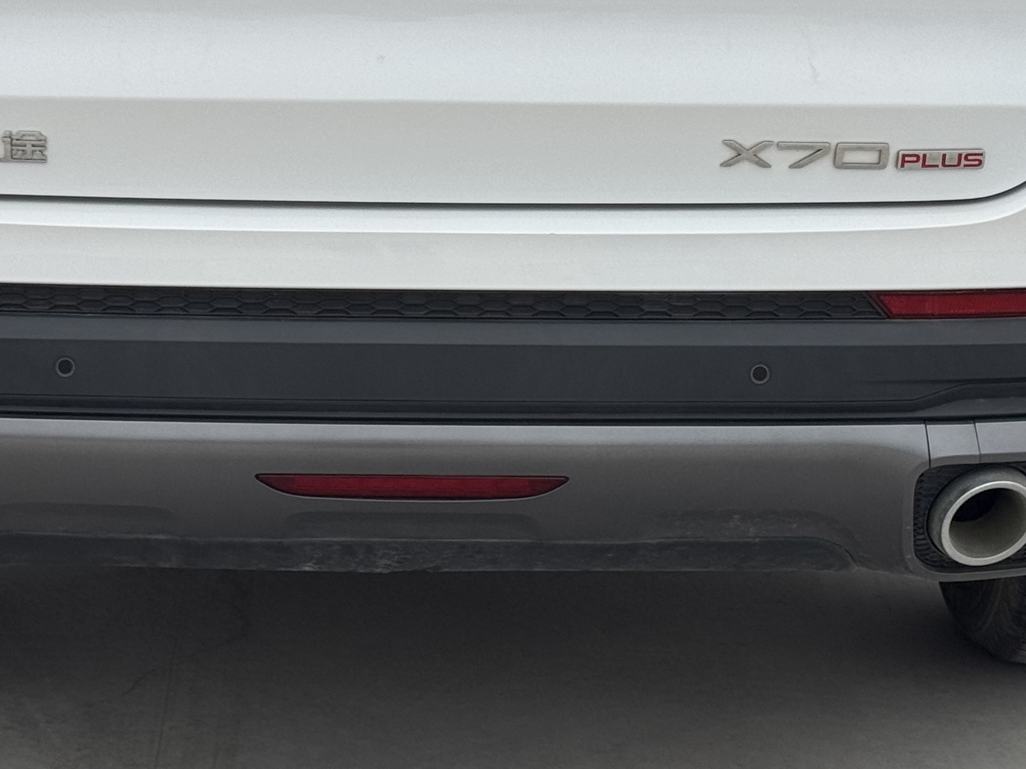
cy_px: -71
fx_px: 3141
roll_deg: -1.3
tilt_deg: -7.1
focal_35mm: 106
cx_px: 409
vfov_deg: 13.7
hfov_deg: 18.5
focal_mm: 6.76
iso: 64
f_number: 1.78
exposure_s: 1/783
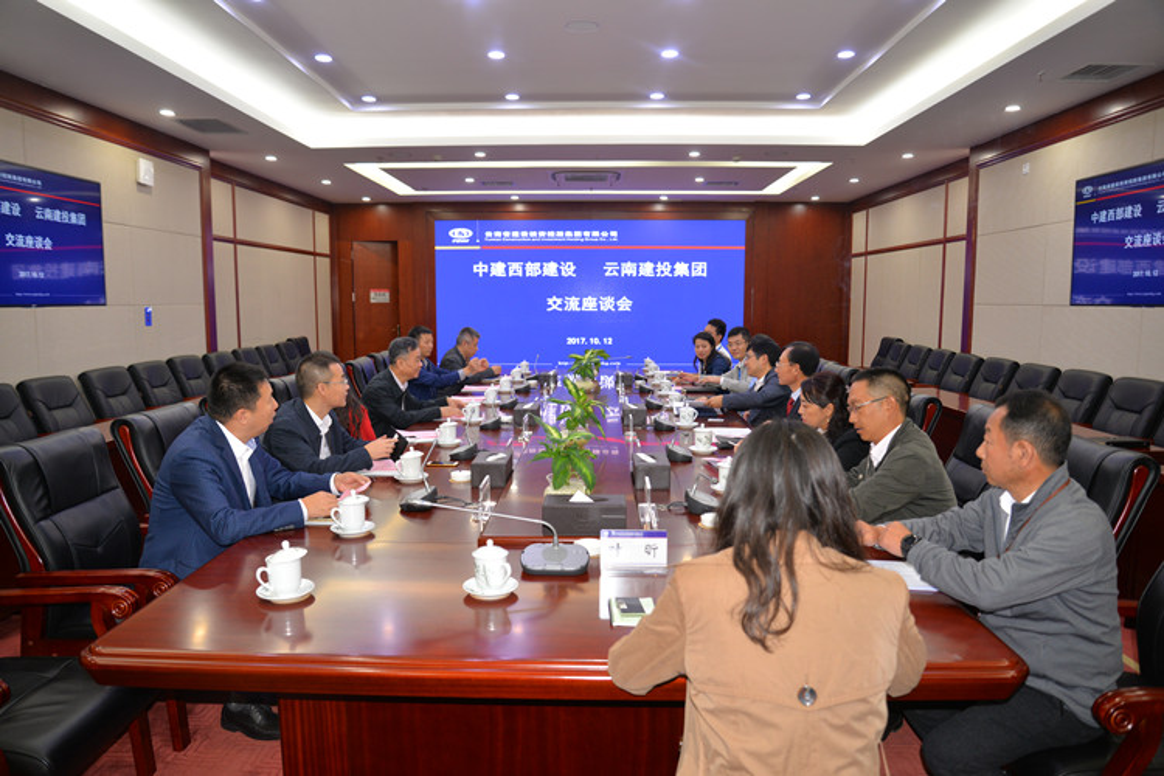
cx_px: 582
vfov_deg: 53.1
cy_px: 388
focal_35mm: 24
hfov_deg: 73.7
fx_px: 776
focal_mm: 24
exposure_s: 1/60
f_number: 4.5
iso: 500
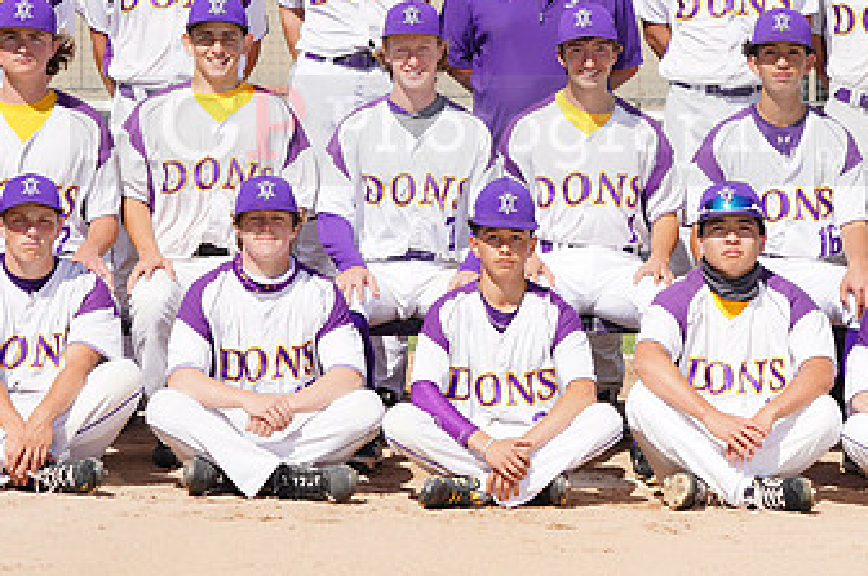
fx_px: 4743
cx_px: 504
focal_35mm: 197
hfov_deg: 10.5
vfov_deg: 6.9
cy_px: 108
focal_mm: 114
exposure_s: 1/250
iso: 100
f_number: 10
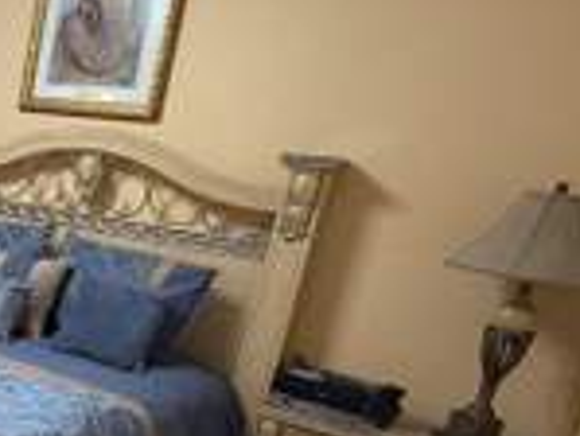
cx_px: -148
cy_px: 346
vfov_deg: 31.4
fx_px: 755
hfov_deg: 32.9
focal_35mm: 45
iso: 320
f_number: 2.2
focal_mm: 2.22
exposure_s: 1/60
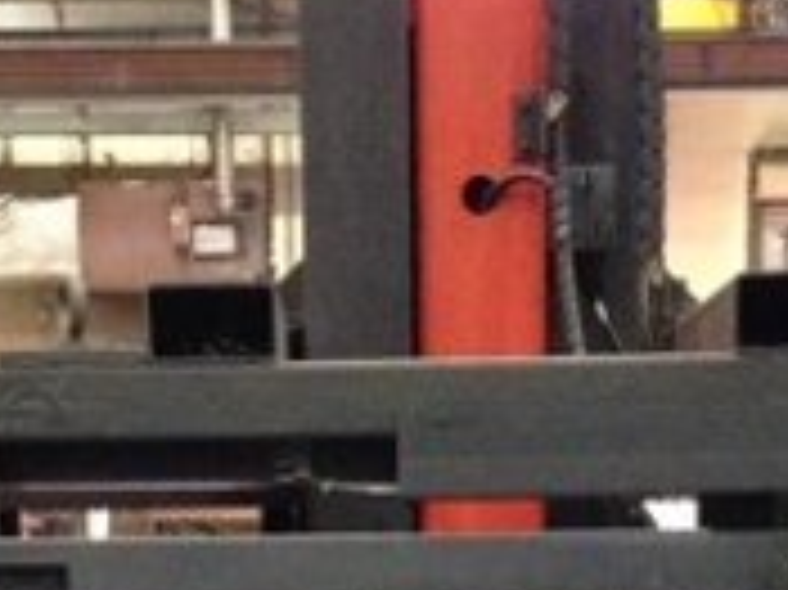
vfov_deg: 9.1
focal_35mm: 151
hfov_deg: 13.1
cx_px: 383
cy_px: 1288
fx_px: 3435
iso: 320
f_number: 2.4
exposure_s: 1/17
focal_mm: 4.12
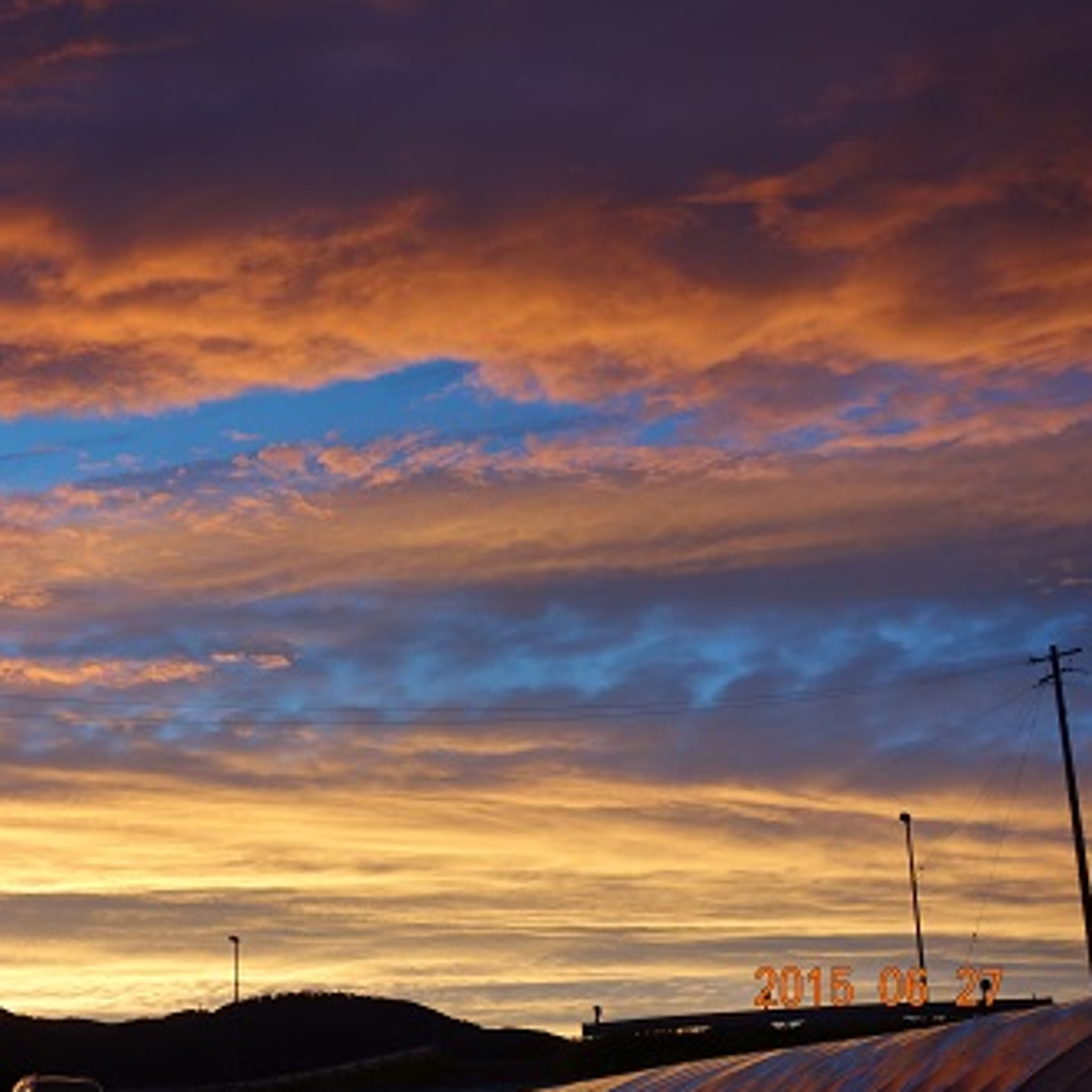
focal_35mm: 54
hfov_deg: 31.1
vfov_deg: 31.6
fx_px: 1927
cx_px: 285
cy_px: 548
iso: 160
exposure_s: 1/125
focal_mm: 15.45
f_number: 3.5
★ ★ ★
_ABOUT THIS TASK_
Reproduce the full listing above verbatim, with no pictures included.

_YOUR SOLUTION_
cy_px: -71
fx_px: 3141
roll_deg: -1.3
tilt_deg: -7.1
focal_35mm: 106
cx_px: 409
vfov_deg: 13.7
hfov_deg: 18.5
focal_mm: 6.76
iso: 64
f_number: 1.78
exposure_s: 1/783
cx_px: 582
vfov_deg: 53.1
cy_px: 388
focal_35mm: 24
hfov_deg: 73.7
fx_px: 776
focal_mm: 24
exposure_s: 1/60
f_number: 4.5
iso: 500
fx_px: 4743
cx_px: 504
focal_35mm: 197
hfov_deg: 10.5
vfov_deg: 6.9
cy_px: 108
focal_mm: 114
exposure_s: 1/250
iso: 100
f_number: 10
cx_px: -148
cy_px: 346
vfov_deg: 31.4
fx_px: 755
hfov_deg: 32.9
focal_35mm: 45
iso: 320
f_number: 2.2
focal_mm: 2.22
exposure_s: 1/60
vfov_deg: 9.1
focal_35mm: 151
hfov_deg: 13.1
cx_px: 383
cy_px: 1288
fx_px: 3435
iso: 320
f_number: 2.4
exposure_s: 1/17
focal_mm: 4.12
focal_35mm: 54
hfov_deg: 31.1
vfov_deg: 31.6
fx_px: 1927
cx_px: 285
cy_px: 548
iso: 160
exposure_s: 1/125
focal_mm: 15.45
f_number: 3.5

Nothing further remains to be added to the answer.